Studying nursing was also a great way for Nathania to be reunited with her family, with Australia’s borders opening early to international students. So she enrolled in a Bachelor of Nursing at UniSC, thinking "here we go again."
"I didn’t expect to love nursing as much as I do," she said.
In her last hospital placement, Nathania worked with paediatric patients, a cohort she feared would be too triggering after spending so much time in children’s wards due to her brother’s illness.
“I didn’t realise how much paediatrics is a really strong passion for me, I am loving working with kids, which I always thought would be way too close to home,” she said.

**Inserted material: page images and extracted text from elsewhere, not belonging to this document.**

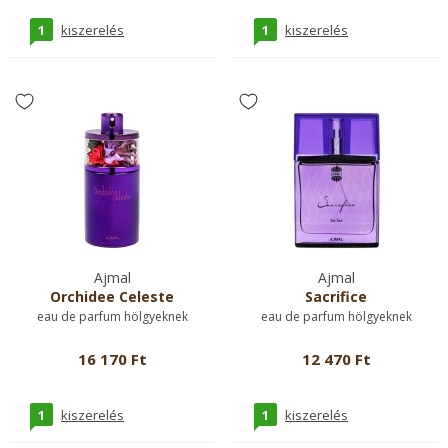
1
1
kiszerelés
kiszerelés
Ajmal
Ajmal
Orchidee Celeste
Sacrifice
eau de parfum hölgyeknek
eau de parfum hölgyeknek
16 170 Ft
12 470 Ft
1
1
kiszerelés
kiszerelés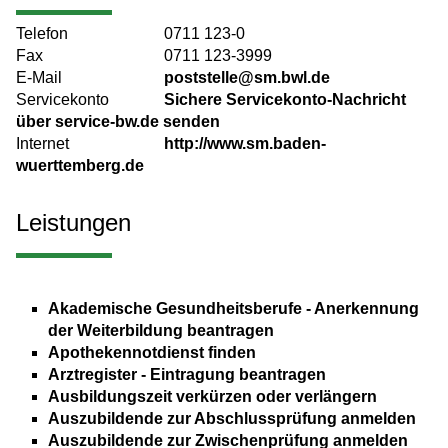
Telefon
0711 123-0
Fax
0711 123-3999
E-Mail
poststelle@sm.bwl.de
Servicekonto
Sichere Servicekonto-Nachricht
über service-bw.de senden
Internet
http://www.sm.baden-
wuerttemberg.de
Leistungen
Akademische Gesundheitsberufe - Anerkennung
der Weiterbildung beantragen
Apothekennotdienst finden
Arztregister - Eintragung beantragen
Ausbildungszeit verkürzen oder verlängern
Auszubildende zur Abschlussprüfung anmelden
Auszubildende zur Zwischenprüfung anmelden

“The best part was being with these kids and having the opportunity to make an impact, to be the strong person I needed when I was child.”
A couple years ago, Nathania was diagnosed with a disability, which makes day-to-day tasks more challenging. “Having accessibility services at UniSC meant I could access a learning plan and get that support,” she said.
“To have learning advisors I can sit down with and say, ‘Can you help me figure this out?’ has made a world of a difference, because we all learn differently. I think of the Albert Einstein quote, ‘If you judge a fish on its ability to climb a tree, it will live its whole life thinking it’s stupid.’
“To be in a university where everything I need for success is offered, and there are teams of people here to help if I’m falling short in any area, I love it.
“At UniSC, even though the nursing cohort is huge, classes are small. I’ve never been in a position here where I have attended my classes and lectures, done my learning, asked for help and haven't gotten it. I’m never just a number, which was something I felt at other universities. I know my tutors by name, and it's nice to have a relationship with them.
“I love how hands on it is and that there's so many opportunities for students to be involved in the university.”